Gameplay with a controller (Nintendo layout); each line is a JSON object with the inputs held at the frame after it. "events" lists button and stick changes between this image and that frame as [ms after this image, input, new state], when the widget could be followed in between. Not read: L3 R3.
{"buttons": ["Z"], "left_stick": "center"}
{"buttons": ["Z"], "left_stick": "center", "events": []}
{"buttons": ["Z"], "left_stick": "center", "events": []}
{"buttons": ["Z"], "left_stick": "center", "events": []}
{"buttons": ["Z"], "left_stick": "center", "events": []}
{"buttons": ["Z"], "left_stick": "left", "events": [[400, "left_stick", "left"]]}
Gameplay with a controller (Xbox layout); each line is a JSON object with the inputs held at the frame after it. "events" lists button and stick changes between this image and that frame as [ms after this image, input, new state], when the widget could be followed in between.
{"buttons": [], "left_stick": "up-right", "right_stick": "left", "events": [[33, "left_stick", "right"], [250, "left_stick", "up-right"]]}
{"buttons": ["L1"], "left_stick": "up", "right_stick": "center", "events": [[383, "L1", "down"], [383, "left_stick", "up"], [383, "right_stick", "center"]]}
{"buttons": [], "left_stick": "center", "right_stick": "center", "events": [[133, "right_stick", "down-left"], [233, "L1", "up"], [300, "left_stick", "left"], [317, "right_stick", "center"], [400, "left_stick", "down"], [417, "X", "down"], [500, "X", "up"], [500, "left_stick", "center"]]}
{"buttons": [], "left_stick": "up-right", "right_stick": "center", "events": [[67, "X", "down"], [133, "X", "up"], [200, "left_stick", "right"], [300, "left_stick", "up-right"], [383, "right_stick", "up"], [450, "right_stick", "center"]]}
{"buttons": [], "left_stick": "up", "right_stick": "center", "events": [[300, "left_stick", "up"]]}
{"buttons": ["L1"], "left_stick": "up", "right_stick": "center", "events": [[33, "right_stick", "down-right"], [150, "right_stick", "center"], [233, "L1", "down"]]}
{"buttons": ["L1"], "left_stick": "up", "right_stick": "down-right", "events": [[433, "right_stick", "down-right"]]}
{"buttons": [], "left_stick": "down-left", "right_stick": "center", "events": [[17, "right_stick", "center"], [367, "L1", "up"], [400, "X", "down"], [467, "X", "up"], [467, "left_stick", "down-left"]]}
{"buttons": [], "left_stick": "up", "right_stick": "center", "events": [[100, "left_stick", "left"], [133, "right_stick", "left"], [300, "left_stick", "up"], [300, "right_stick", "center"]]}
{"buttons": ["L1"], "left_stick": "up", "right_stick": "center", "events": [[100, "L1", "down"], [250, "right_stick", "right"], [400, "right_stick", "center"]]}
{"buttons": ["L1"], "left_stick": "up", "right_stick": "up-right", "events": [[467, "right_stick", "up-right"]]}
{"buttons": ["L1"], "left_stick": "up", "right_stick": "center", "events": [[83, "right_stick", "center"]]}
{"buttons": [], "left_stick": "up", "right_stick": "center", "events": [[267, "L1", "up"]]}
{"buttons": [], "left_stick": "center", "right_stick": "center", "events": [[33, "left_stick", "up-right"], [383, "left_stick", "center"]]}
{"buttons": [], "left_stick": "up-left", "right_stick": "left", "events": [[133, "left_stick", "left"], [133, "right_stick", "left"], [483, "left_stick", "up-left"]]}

** Exercise objective **
Count the lines in the records that include the word "input". Report the total alone.

** Response below **
2